Gather from the listing below each line that includes the word "rule", and copy it.

* [EXTRACTED ENTRIES]:
-.-.-

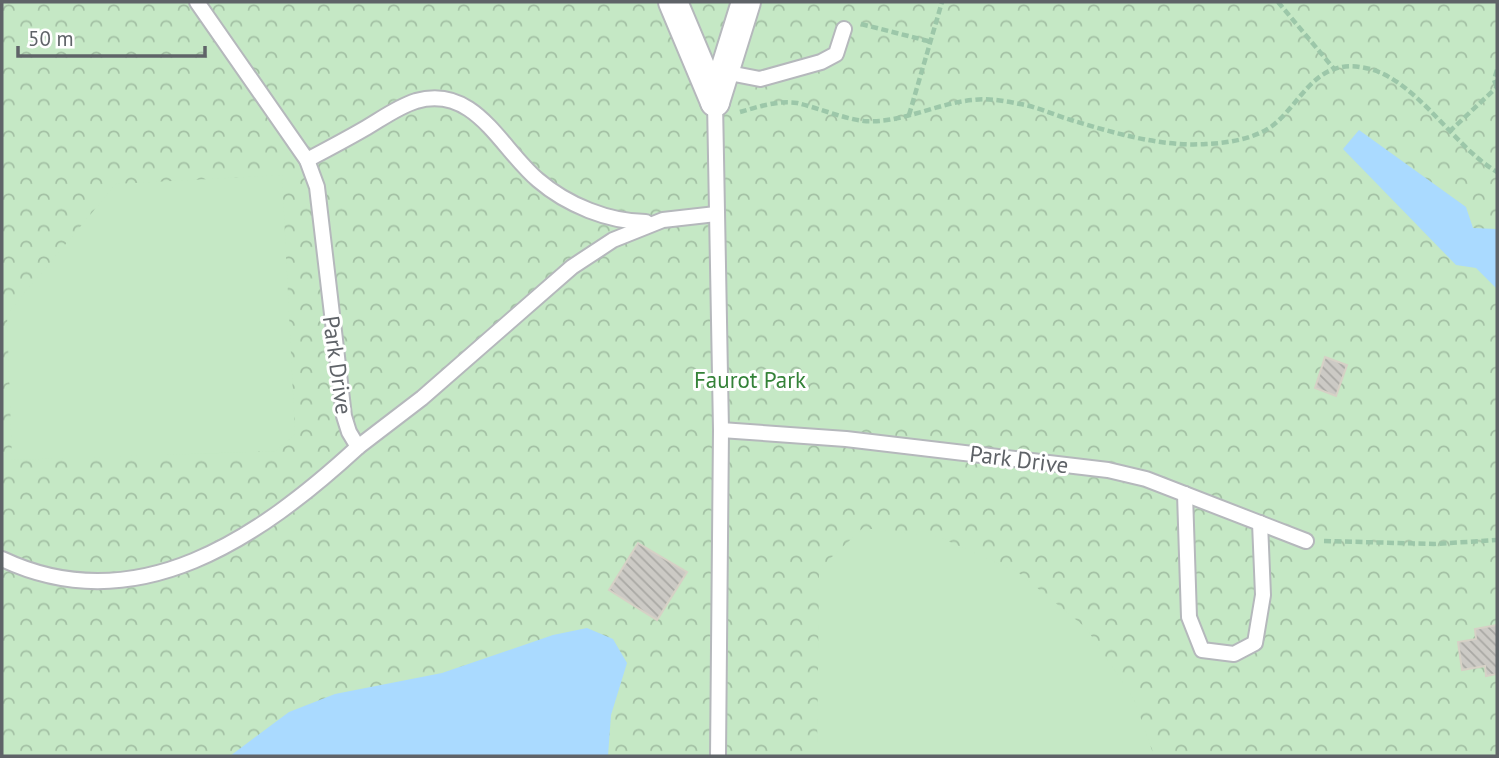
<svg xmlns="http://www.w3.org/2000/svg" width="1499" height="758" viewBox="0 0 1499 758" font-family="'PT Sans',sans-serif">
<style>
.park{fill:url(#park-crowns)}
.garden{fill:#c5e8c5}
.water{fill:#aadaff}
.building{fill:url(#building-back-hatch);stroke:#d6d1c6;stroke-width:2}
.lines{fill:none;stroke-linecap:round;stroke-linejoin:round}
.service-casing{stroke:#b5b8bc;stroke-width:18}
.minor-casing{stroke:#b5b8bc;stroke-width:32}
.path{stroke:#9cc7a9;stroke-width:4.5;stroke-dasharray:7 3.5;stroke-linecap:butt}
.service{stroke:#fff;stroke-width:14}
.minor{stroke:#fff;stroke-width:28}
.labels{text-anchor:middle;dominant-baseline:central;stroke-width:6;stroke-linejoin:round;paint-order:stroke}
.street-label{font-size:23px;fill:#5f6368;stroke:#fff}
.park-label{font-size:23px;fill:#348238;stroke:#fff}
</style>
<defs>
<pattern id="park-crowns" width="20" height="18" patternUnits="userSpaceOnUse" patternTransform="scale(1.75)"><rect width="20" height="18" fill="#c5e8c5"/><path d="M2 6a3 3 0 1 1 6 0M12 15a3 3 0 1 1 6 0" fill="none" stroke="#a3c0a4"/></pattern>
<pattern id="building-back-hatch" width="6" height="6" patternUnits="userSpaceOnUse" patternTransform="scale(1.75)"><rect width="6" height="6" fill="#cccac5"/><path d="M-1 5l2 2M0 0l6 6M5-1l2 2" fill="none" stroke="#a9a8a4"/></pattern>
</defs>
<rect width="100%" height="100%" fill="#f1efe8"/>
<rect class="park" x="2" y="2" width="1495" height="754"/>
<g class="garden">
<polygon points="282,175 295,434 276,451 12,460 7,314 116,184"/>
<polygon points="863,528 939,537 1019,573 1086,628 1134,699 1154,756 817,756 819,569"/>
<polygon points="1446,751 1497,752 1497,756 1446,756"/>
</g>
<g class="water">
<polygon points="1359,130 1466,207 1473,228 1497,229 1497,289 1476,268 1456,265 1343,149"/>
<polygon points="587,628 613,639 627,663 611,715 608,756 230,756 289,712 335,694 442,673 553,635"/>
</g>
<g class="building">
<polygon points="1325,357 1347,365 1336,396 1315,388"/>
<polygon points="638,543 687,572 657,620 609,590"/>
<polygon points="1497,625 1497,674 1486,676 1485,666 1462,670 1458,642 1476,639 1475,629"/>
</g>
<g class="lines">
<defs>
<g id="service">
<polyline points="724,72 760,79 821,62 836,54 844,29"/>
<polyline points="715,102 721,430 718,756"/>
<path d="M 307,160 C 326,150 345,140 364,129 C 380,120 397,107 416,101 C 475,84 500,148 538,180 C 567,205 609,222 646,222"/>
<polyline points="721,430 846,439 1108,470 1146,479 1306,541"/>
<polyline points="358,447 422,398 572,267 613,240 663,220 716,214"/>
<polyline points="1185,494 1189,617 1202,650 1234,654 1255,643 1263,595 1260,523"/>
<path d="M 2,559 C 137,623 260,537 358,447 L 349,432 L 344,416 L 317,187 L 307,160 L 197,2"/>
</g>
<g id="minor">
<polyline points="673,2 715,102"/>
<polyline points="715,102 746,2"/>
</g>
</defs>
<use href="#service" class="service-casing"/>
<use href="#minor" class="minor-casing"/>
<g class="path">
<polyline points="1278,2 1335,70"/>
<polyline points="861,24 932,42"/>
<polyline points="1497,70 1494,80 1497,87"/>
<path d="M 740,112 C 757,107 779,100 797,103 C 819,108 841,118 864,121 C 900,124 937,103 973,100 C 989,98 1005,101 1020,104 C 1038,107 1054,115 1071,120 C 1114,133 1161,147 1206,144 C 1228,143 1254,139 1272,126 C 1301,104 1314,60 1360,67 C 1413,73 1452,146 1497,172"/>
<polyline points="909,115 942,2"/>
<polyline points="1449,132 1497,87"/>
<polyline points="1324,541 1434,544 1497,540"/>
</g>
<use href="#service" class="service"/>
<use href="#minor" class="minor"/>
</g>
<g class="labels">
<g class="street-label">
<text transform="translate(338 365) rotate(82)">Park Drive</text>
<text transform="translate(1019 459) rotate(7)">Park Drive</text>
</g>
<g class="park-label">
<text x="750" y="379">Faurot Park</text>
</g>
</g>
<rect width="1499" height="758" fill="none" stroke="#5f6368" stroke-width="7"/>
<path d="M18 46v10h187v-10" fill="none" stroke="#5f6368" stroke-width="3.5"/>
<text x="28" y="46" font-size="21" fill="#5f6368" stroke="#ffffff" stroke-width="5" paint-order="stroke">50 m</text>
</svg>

-.-.-

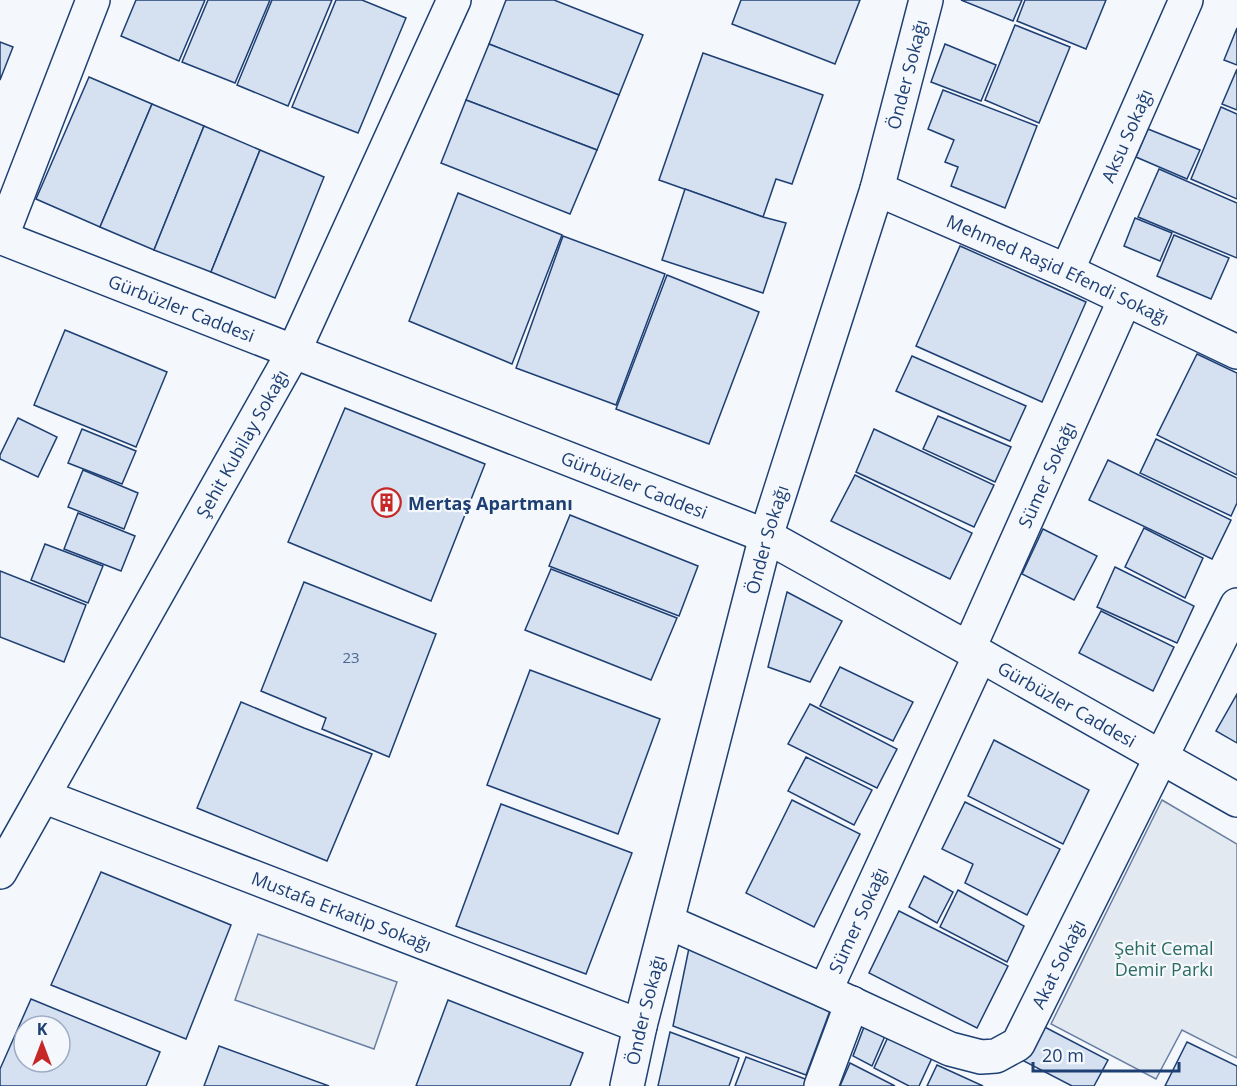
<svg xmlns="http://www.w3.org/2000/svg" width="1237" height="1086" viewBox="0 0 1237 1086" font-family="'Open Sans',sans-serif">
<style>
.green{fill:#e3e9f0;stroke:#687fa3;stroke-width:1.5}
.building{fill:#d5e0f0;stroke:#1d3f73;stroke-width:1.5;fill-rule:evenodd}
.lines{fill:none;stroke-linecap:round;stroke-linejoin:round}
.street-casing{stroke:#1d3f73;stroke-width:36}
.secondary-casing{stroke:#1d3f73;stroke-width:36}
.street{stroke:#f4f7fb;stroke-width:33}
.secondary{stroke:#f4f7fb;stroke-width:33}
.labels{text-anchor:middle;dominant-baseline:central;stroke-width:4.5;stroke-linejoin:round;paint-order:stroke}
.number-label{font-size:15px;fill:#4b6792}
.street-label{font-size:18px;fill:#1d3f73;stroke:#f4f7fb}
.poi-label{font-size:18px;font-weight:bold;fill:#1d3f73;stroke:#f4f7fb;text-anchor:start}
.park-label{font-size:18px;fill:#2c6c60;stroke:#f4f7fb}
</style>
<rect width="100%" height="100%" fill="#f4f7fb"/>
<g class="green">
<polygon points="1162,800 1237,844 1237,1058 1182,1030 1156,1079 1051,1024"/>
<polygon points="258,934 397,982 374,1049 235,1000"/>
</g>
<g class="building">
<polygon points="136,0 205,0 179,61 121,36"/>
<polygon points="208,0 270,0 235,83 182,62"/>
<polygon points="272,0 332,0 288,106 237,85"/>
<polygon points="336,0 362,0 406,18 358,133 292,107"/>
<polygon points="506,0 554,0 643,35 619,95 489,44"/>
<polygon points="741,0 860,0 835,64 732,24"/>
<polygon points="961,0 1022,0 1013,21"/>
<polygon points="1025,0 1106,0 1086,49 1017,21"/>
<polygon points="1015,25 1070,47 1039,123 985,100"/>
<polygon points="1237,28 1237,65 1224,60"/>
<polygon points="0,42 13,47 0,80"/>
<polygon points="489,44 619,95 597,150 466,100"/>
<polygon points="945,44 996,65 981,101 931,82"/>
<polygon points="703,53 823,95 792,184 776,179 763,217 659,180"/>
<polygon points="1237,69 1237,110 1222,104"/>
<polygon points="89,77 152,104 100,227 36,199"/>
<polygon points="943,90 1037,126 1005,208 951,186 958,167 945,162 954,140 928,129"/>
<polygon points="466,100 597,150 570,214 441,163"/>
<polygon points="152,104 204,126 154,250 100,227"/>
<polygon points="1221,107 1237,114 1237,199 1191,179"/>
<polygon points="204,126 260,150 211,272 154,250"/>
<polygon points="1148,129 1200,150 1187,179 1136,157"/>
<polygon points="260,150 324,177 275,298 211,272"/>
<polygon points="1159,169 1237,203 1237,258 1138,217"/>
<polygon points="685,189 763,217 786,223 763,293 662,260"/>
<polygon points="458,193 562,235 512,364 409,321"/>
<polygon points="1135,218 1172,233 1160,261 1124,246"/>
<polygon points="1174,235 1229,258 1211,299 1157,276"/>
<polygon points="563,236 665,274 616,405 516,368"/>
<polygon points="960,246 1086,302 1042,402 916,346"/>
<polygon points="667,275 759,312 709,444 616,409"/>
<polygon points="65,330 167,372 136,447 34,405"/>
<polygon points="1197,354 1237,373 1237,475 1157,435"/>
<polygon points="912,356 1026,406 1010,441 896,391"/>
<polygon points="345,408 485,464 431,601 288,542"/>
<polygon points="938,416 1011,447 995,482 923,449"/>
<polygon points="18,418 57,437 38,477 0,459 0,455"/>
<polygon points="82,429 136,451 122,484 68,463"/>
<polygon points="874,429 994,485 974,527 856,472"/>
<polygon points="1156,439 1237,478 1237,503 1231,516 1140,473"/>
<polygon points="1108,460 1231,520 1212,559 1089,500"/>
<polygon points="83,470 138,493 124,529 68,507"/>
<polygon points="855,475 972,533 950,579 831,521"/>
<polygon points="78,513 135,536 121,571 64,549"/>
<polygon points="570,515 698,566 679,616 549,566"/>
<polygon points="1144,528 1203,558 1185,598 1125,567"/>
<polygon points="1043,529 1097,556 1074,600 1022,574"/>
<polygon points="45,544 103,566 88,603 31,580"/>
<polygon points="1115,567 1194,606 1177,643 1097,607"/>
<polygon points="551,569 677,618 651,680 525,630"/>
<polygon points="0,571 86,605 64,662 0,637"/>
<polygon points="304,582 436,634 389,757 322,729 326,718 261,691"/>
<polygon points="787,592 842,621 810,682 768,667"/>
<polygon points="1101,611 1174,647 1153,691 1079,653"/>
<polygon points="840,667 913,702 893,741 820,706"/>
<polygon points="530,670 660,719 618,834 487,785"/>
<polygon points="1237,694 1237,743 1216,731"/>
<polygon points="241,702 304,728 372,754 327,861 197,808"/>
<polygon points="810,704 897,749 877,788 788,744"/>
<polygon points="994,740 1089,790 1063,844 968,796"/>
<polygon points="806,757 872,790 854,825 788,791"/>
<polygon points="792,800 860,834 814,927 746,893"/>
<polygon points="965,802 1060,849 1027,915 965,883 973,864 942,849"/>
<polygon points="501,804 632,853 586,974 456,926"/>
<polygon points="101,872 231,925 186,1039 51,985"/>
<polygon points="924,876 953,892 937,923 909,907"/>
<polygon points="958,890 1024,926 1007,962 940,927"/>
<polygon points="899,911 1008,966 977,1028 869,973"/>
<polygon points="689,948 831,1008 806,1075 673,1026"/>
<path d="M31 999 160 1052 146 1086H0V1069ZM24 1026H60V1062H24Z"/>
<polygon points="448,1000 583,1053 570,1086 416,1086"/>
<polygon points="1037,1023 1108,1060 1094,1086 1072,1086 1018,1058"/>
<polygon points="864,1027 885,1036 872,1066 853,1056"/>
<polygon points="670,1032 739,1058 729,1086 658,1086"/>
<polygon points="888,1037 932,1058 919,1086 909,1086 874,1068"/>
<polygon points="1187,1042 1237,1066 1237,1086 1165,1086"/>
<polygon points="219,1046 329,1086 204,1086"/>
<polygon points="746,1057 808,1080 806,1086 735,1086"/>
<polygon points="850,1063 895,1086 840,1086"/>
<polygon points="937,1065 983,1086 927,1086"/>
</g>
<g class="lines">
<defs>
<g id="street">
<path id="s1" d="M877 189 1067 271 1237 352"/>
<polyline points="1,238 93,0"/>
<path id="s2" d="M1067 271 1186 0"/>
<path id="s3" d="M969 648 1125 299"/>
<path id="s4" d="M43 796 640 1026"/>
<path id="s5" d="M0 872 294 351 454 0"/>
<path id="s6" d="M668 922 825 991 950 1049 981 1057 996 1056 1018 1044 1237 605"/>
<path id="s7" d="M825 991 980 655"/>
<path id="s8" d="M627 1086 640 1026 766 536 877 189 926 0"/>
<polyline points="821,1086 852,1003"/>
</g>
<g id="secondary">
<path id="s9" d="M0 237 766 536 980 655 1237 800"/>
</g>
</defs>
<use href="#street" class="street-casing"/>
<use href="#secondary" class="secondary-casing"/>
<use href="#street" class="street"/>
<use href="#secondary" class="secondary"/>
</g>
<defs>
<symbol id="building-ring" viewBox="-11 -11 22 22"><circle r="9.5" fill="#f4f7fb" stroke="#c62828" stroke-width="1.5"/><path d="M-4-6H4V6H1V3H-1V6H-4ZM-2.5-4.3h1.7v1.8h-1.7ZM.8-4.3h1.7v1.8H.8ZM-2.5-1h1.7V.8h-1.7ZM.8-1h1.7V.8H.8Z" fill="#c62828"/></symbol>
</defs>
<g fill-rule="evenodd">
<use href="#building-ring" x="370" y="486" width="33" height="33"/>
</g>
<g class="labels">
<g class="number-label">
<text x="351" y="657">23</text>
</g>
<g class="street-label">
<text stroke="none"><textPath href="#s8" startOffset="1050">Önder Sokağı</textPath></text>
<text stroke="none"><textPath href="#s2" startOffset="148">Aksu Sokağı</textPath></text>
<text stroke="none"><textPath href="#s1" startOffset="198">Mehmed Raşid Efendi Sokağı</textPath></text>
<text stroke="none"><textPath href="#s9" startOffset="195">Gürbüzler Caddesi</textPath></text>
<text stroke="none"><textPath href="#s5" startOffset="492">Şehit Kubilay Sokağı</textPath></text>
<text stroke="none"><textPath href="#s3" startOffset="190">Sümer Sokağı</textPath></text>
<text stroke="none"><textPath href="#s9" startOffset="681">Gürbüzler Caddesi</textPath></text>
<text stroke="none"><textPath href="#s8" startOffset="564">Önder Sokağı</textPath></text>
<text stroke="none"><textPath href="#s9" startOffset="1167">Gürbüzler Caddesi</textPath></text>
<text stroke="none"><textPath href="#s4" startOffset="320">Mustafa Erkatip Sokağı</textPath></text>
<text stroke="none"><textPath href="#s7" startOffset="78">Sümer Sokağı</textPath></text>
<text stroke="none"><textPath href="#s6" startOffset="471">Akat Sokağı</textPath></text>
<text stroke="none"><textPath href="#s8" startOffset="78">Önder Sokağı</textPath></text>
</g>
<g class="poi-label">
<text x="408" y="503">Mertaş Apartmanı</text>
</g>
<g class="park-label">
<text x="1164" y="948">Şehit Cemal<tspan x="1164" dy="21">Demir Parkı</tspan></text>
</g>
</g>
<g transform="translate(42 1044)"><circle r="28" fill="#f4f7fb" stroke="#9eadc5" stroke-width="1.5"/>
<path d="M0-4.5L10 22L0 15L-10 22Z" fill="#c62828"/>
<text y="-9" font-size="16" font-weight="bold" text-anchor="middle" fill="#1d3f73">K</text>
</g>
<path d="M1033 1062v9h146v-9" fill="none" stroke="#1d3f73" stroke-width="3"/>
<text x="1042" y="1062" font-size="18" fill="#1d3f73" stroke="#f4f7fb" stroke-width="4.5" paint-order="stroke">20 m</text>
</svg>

-.-.-

* [RESPONSE BELOW]:
.building{fill:#d5e0f0;stroke:#1d3f73;stroke-width:1.5;fill-rule:evenodd}
<g fill-rule="evenodd">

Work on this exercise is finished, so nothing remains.